Greenhouse gas (GHG) mitigation potential and other environmental and socioeconomic impacts of biomass uses depend on a large range of allocation decisions for heterogeneous material and energetic pathways. From your point of view, what kind of governance framework is required to ensure that the transition to a bioeconomy is a sustainable one?
There are several challenges which need to be tackled at the same time. Climate change is maybe the most prominent, but biodiversity, eutrophication and acidification are not minor important. For climate change, I think the certificate system would be a quite useful tool, but at the moment too many certificates are available and the prices are far too low.

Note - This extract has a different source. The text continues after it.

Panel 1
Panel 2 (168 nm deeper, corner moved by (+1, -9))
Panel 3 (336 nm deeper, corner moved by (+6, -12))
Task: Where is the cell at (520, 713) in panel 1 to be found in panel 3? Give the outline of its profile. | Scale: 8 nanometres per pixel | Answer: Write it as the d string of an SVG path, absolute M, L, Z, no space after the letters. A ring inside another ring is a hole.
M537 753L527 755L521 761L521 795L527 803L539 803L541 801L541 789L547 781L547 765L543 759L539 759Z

Further, it needs to be extended to more industries, including the agricultural and the transportation sector. In terms of biodiversity, the Common Agricultural Practice (CAP) could be part of a short-term solution.
To make our future economy truly sustainable, I think all economic activities would need to be subject to holistic life-cycle assessments and the external costs of each product would need to be considered. This could be done for example by introducing different VAT classes according to the external costs of products. I am not sure if this is realistic and it will be a long way, but it would help to solve many problems.